Problem A — Speed Typing
Solution I: Single Pointer
We use a pointer which points to the position to be matched in the target string. We then enumerate the original string and move forward the pointer whenever a match is found.
If the target string is fully matched, the answer will be the difference between the length of the original string and the target string, otherwise there will be no valid answer.
Complexity:
- Time complexity is $$$\mathcal{O}(|S|+|T|)$$$
- Space complexity is $$$\mathcal{O}(1)$$$
Problem B — Challenge Nine
Solution I: Math + Greedy
We know that a number is divided by 9 is equivalent to that its digit sum can be divided by 9. We can quickly determine the digit we need based on this. If the number is already divided by 9, we can add either 0 or 9, but to make the answer the smallest, we will choose 0 instead.
We then look for the position of insertion greedily. We enumerate from to left and find the first position which is larger than the digit to be inserted.
However, when we are inserting 0, we cannot place it at the beginning, so we have to put it in the second place.
Complexity:
- Time complexity is $$$\mathcal{O}(N)$$$
- Space complexity is $$$\mathcal{O}(N)$$$
Problem C — Palindrome Free Strings
Solution I: Dynamic Programming
Any palindrom with length $$$\ge$$$ 5 must either contain a 5-character palindrom or a 6-character palindrom. So we can find all the 5- and 6- palindroms and mark them, then maintain the possible situations of the last 6 positions during a dynamic programming.
Complexity:
- Time complexity is $$$\mathcal{O}(2^K\cdot|S|)$$$, where $$$K=5$$$
- Space complexity is $$$\mathcal{O}(2^K)$$$
Problem D — Interesting Integers
Solution I: Digit Dynamic Programming
Such problems that ask for interval $$$[L,R]$$$ can usually be transformed to $$$F(R)-F(L-1)$$$. In this problem, $$$F(x)$$$ means the number of good numbers in the interval $$$[1,x]$$$.
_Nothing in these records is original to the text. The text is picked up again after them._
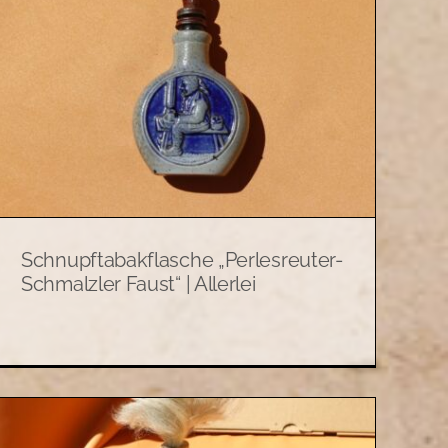
Schnupftabakflasche „Perlesreuter-
Schmalzler Faust“ | Allerlei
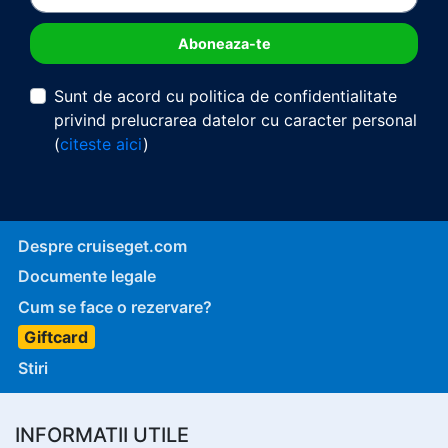
Sunt de acord cu politica de confidentialitate
privind prelucrarea datelor cu caracter personal
(
citeste aici
)
Despre cruiseget.com
Documente legale
Cum se face o rezervare?
Giftcard
Stiri
INFORMATII UTILE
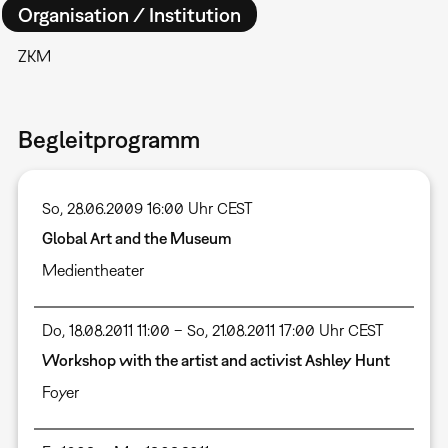
Organisation / Institution
ZKM
Begleitprogramm
So, 28.06.2009 16:00 Uhr CEST
Global Art and the Museum
Medientheater
Do, 18.08.2011 11:00 – So, 21.08.2011 17:00 Uhr CEST
Workshop with the artist and activist Ashley Hunt
Foyer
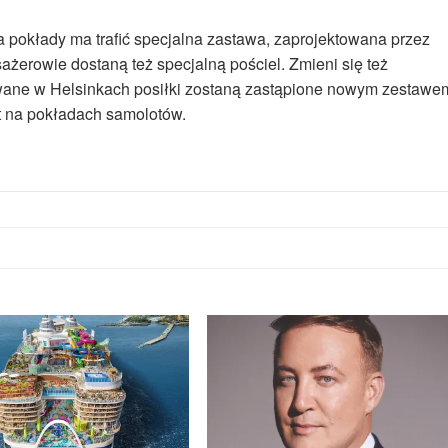
 pokłady ma trafić specjalna zastawa, zaprojektowana przez
żerowie dostaną też specjalną pościel. Zmieni się też
wane w Helsinkach posiłki zostaną zastąpione nowym zestawe
t na pokładach samolotów.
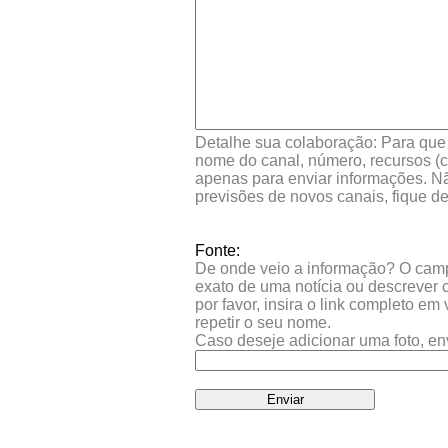
Detalhe sua colaboração: Para que s
nome do canal, número, recursos (co
apenas para enviar informações. Nã
previsões de novos canais, fique d
Fonte:
De onde veio a informação? O campo 
exato de uma notícia ou descrever 
por favor, insira o link completo e
repetir o seu nome.
Caso deseje adicionar uma foto, en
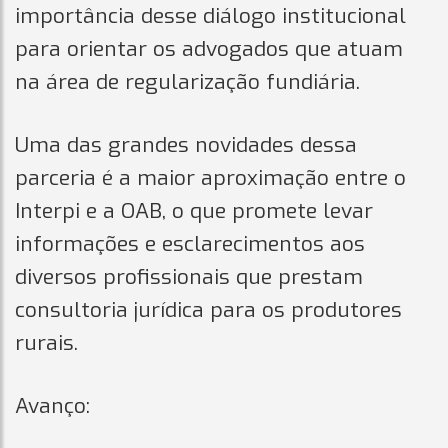
importância desse diálogo institucional
para orientar os advogados que atuam
na área de regularização fundiária.
Uma das grandes novidades dessa
parceria é a maior aproximação entre o
Interpi e a OAB, o que promete levar
informações e esclarecimentos aos
diversos profissionais que prestam
consultoria jurídica para os produtores
rurais.
Avanço:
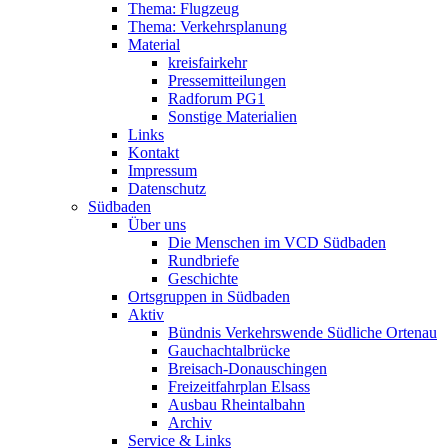
Thema: Flugzeug
Thema: Verkehrsplanung
Material
kreisfairkehr
Pressemitteilungen
Radforum PG1
Sonstige Materialien
Links
Kontakt
Impressum
Datenschutz
Südbaden
Über uns
Die Menschen im VCD Südbaden
Rundbriefe
Geschichte
Ortsgruppen in Südbaden
Aktiv
Bündnis Verkehrswende Südliche Ortenau
Gauchachtalbrücke
Breisach-Donauschingen
Freizeitfahrplan Elsass
Ausbau Rheintalbahn
Archiv
Service & Links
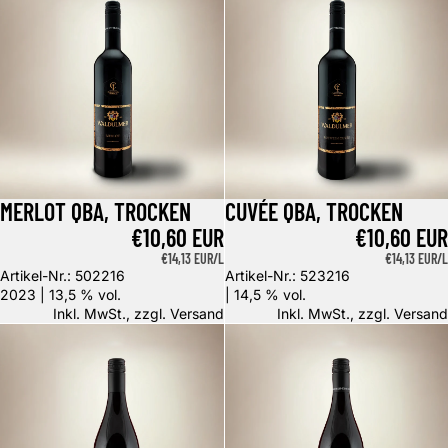
MERLOT QBA, TROCKEN
CUVÉE QBA, TROCKEN
€10,60 EUR
€10,60 EUR
GRUNDPREIS
€14,13 EUR/L
GRUNDPREIS
€14,13 EUR/L
Artikel-Nr.: 502216
Artikel-Nr.: 523216
2023 | 13,5 % vol.
| 14,5 % vol.
Inkl. MwSt., zzgl.
Versand
Inkl. MwSt., zzgl.
Versand
Spätburgunder Rotwein Kabinett
Spätburgunder Rotwein Kabinett,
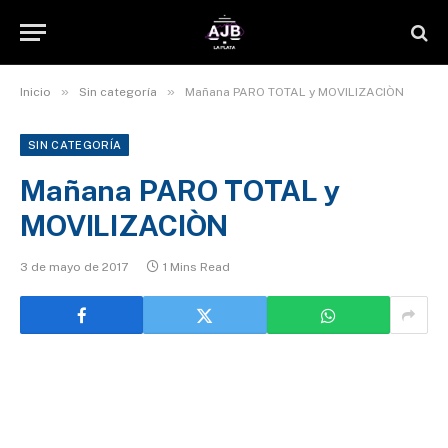
»
»
Inicio
Sin categoría
Mañana PARO TOTAL y MOVILIZACIÒN
SIN CATEGORÍA
Mañana PARO TOTAL y
MOVILIZACIÒN
3 de mayo de 2017
1 Mins Read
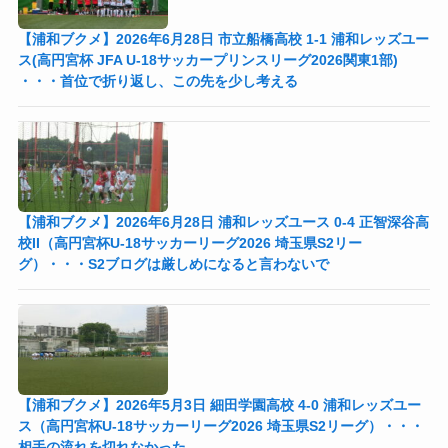
【浦和ブクメ】2026年6月28日 市立船橋高校 1-1 浦和レッズユー
ス(高円宮杯 JFA U-18サッカープリンスリーグ2026関東1部)
・・・首位で折り返し、この先を少し考える
【浦和ブクメ】2026年6月28日 浦和レッズユース 0-4 正智深谷高
校II（高円宮杯U-18サッカーリーグ2026 埼玉県S2リー
グ）・・・S2ブログは厳しめになると言わないで
【浦和ブクメ】2026年5月3日 細田学園高校 4-0 浦和レッズユー
ス（高円宮杯U-18サッカーリーグ2026 埼玉県S2リーグ）・・・
相手の流れを切れなかった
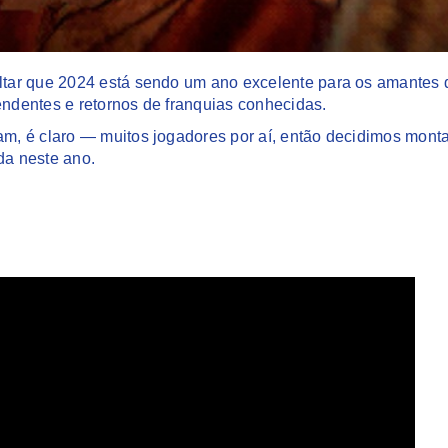
tar que 2024 está sendo um ano excelente para os amantes 
endentes e retornos de franquias conhecidas.
, é claro — muitos jogadores por aí, então decidimos monta
da neste ano.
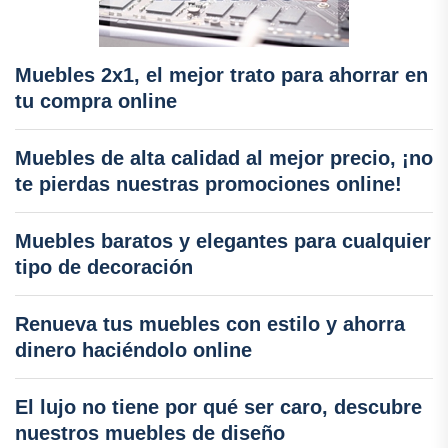
Muebles 2x1, el mejor trato para ahorrar en
tu compra online
Muebles de alta calidad al mejor precio, ¡no
te pierdas nuestras promociones online!
Muebles baratos y elegantes para cualquier
tipo de decoración
Renueva tus muebles con estilo y ahorra
dinero haciéndolo online
El lujo no tiene por qué ser caro, descubre
nuestros muebles de diseño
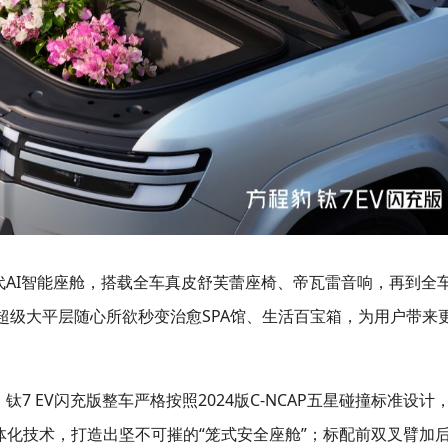
代AI智能座舱，搭载全车真皮舒芙蕾座椅、帝瓦雷音响，再到全车
超级大平层随心所欲秒变治愈SPA馆、生活百宝箱，为用户带来
7 EV闪充版整车严格按照2024版C-NCAP五星碰撞标准设计
体化技术，打造出坚不可摧的“笼式安全座舱”；标配前双叉臂加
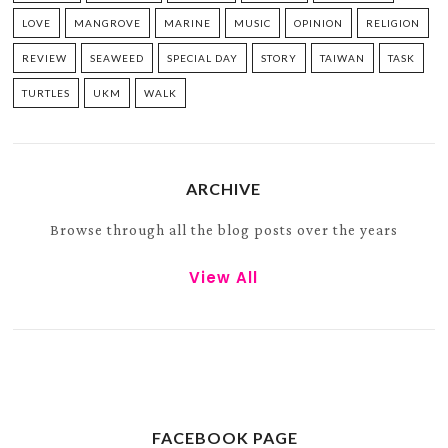
LOVE
MANGROVE
MARINE
MUSIC
OPINION
RELIGION
REVIEW
SEAWEED
SPECIAL DAY
STORY
TAIWAN
TASK
TURTLES
UKM
WALK
ARCHIVE
Browse through all the blog posts over the years
View All
FACEBOOK PAGE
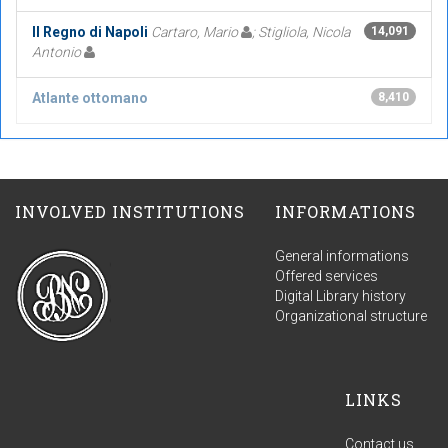
Il Regno di Napoli
Cartaro, Mario
; Stigliola, Nicola
14,091
Antonio
Atlante ottomano
8,410
INVOLVED INSTITUTIONS
INFORMATIONS
General informations
Offered services
Digital Library history
Organizational structure
LINKS
Contact us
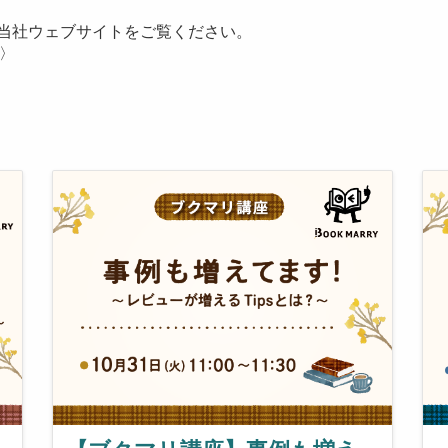
は、当社ウェブサイトをご覧ください。
〉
Then we can calculate $$$F(x)$$$ via digit dynamic programming.
- We need to consider the relationship between digit product and digit sum. When the digit sum is fixed, we only need to record the GCD of the digit product and the digit sum.
- We can only use numbers no larger than $$$x$$$. Such problems with an upper bound or a lower bound can be solved by using a flag to denote whether the current prefix is equal to the bound.
- We need an extra flag to denote whether we are still within the leading zeros.
Suppose the upper bound has $$$N$$$ digits, then the digit sum cannot exceed $$$9N$$$. Then we can enumerate the digit sums. For a fixed digit sum $$$sum$$$, we do a 4-dimension DP like $$$dp[p][s][z][same]$$$, in which:
- $$$p$$$ denotes the GCD of the digit product and $$$sum$$$
- $$$s$$$ denotes the current digit sum
- $$$z$$$ denotes whether the current number is larger than zero
- $$$same$$$ denotes whether the current prefix is equal to that of the upper bound
The contribution of this DP to the final answer is $$$dp[sum][sum][1][0]+dp[sum][sum][1][1]$$$.
The details of the dynamic programming can be found in the code below.
Complexity:
- Time complexity is $$$\mathcal{O}(S^{5/2}\cdot ND)$$$, where $$$S\le9\times12=108$$$, $$$N$$$ is the length of the upper bound and $$$D=10$$$
- Time complexity is $$$\mathcal{O}(S^2)$$$